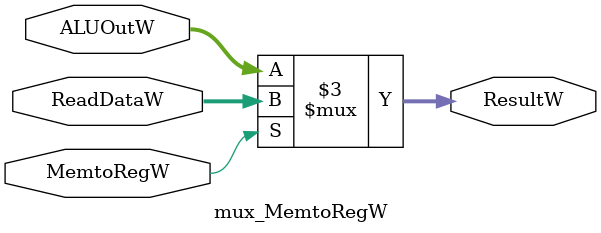
<source format=v>
`timescale 1ns / 1ps
module mux_MemtoRegW(
	input wire [31:0]ReadDataW,
	input wire [31:0]ALUOutW,
	input wire MemtoRegW,
	output reg [31:0]ResultW
);
	 
always@(*)
begin
	if(MemtoRegW)
		ResultW <= ReadDataW;
	else
		ResultW <= ALUOutW;
end


endmodule
</source>
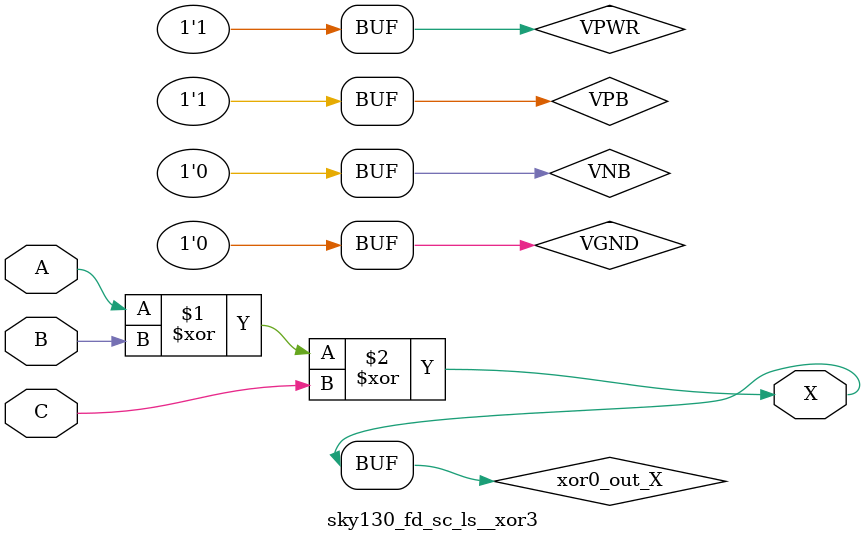
<source format=v>
/*
 * Copyright 2020 The SkyWater PDK Authors
 *
 * Licensed under the Apache License, Version 2.0 (the "License");
 * you may not use this file except in compliance with the License.
 * You may obtain a copy of the License at
 *
 *     https://www.apache.org/licenses/LICENSE-2.0
 *
 * Unless required by applicable law or agreed to in writing, software
 * distributed under the License is distributed on an "AS IS" BASIS,
 * WITHOUT WARRANTIES OR CONDITIONS OF ANY KIND, either express or implied.
 * See the License for the specific language governing permissions and
 * limitations under the License.
 *
 * SPDX-License-Identifier: Apache-2.0
*/


`ifndef SKY130_FD_SC_LS__XOR3_BEHAVIORAL_V
`define SKY130_FD_SC_LS__XOR3_BEHAVIORAL_V

/**
 * xor3: 3-input exclusive OR.
 *
 *       X = A ^ B ^ C
 *
 * Verilog simulation functional model.
 */

`timescale 1ns / 1ps
`default_nettype none

`celldefine
module sky130_fd_sc_ls__xor3 (
    X,
    A,
    B,
    C
);

    // Module ports
    output X;
    input  A;
    input  B;
    input  C;

    // Module supplies
    supply1 VPWR;
    supply0 VGND;
    supply1 VPB ;
    supply0 VNB ;

    // Local signals
    wire xor0_out_X;

    //  Name  Output      Other arguments
    xor xor0 (xor0_out_X, A, B, C        );
    buf buf0 (X         , xor0_out_X     );

endmodule
`endcelldefine

`default_nettype wire
`endif  // SKY130_FD_SC_LS__XOR3_BEHAVIORAL_V
</source>
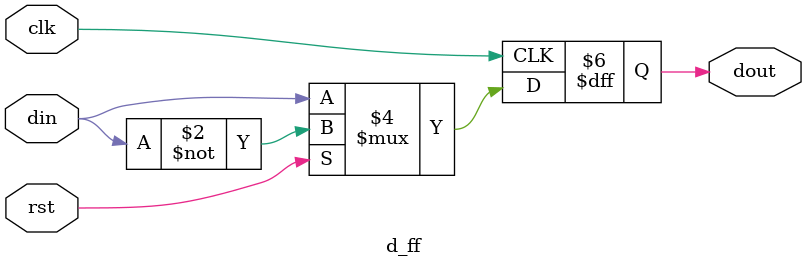
<source format=v>
module d_ff(din,clk,rst,dout);
input din,clk,rst;
output reg dout;

always@(posedge clk) begin
    if(rst) begin
        dout <= ~din;
    end
    else begin
        dout <= din;
    end
end
endmodule

</source>
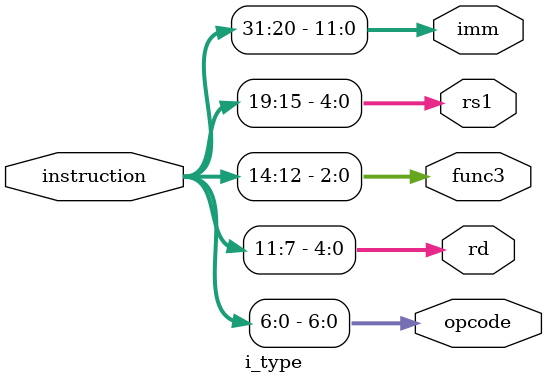
<source format=v>
`timescale 1ns / 1ps

module i_type(
    input [31:0] instruction,  // 32-bit I-Type instruction
    output [6:0] opcode,       // Opcode (bits [6:0])
    output [4:0] rd,           // Destination register (bits [11:7])
    output [2:0] func3,        // Function code (bits [14:12])
    output [4:0] rs1,          // Source register 1 (bits [19:15])
    output [11:0] imm          // Immediate value (bits [31:20])
);

    // Assign fields based on the I-Type instruction format
    assign opcode = instruction[6:0];    // Opcode
    assign rd     = instruction[11:7];   // Destination register
    assign func3  = instruction[14:12];  // Function code (func3)
    assign rs1    = instruction[19:15];  // Source register 1
    assign imm    = instruction[31:20];  // Immediate value

endmodule

</source>
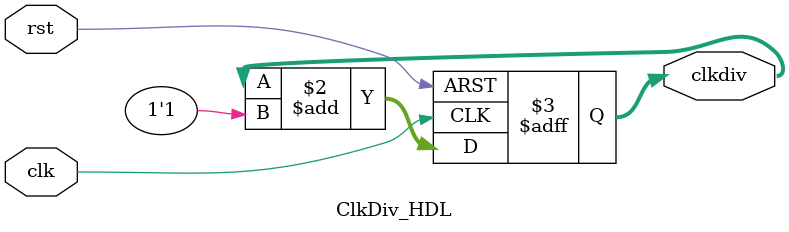
<source format=v>
`timescale 1ns / 1ps
module ClkDiv_HDL(
			input clk,
			input rst,
			output reg [31:0] clkdiv
    );
	always @ (posedge clk or posedge rst) begin
		if (rst) clkdiv<=0;
		else clkdiv<=clkdiv+1'b1;
	end
	
endmodule

</source>
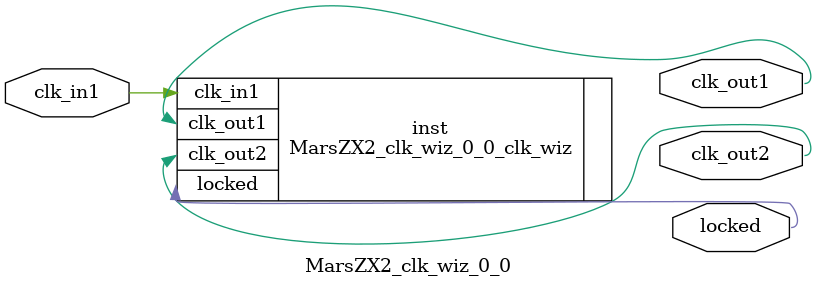
<source format=v>


`timescale 1ps/1ps

(* CORE_GENERATION_INFO = "MarsZX2_clk_wiz_0_0,clk_wiz_v6_0_3_0_0,{component_name=MarsZX2_clk_wiz_0_0,use_phase_alignment=true,use_min_o_jitter=false,use_max_i_jitter=false,use_dyn_phase_shift=false,use_inclk_switchover=false,use_dyn_reconfig=false,enable_axi=0,feedback_source=FDBK_AUTO,PRIMITIVE=MMCM,num_out_clk=2,clkin1_period=5.000,clkin2_period=10.0,use_power_down=false,use_reset=false,use_locked=true,use_inclk_stopped=false,feedback_type=SINGLE,CLOCK_MGR_TYPE=NA,manual_override=false}" *)

module MarsZX2_clk_wiz_0_0 
 (
  // Clock out ports
  output        clk_out1,
  output        clk_out2,
  // Status and control signals
  output        locked,
 // Clock in ports
  input         clk_in1
 );

  MarsZX2_clk_wiz_0_0_clk_wiz inst
  (
  // Clock out ports  
  .clk_out1(clk_out1),
  .clk_out2(clk_out2),
  // Status and control signals               
  .locked(locked),
 // Clock in ports
  .clk_in1(clk_in1)
  );

endmodule

</source>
____
[Your task] Return each full line of the entries that contains the word "Immediate".

[Final answer]
    output [11:0] imm          // Immediate value (bits [31:20])
    assign imm    = instruction[31:20];  // Immediate value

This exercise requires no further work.